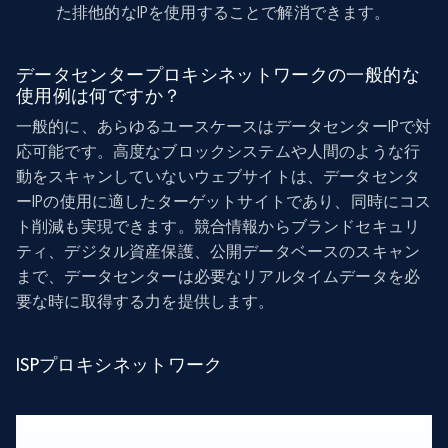
た排他的なIPを使用することで解消できます。
データセンタープロキシネットワークの一般的な
使用例は何ですか？
一般的に、あらゆるユースケースはデータセンターIPで対
応可能です。高度なブロックシステムや人間のような行
動をスキャンしていないウェブサイトは、データセンタ
ーIPの使用に適したターゲットサイトであり、同時にコス
ト削減も実現できます。競合情報からブランドセキュリ
ティ、デジタル資産保護、公開データベースのスキャン
まで、データセンターは必要なリアルタイムデータを必
要な時に取得する力を提供します。
ISPプロキシネットワーク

*EXERCISE GOAL*. Each line of the data should be quoted exactly, with pictures left out.

*RESULT BELOW*.
た排他的なIPを使用することで解消できます。
データセンタープロキシネットワークの一般的な
使用例は何ですか？
一般的に、あらゆるユースケースはデータセンターIPで対
応可能です。高度なブロックシステムや人間のような行
動をスキャンしていないウェブサイトは、データセンタ
ーIPの使用に適したターゲットサイトであり、同時にコス
ト削減も実現できます。競合情報からブランドセキュリ
ティ、デジタル資産保護、公開データベースのスキャン
まで、データセンターは必要なリアルタイムデータを必
要な時に取得する力を提供します。
ISPプロキシネットワーク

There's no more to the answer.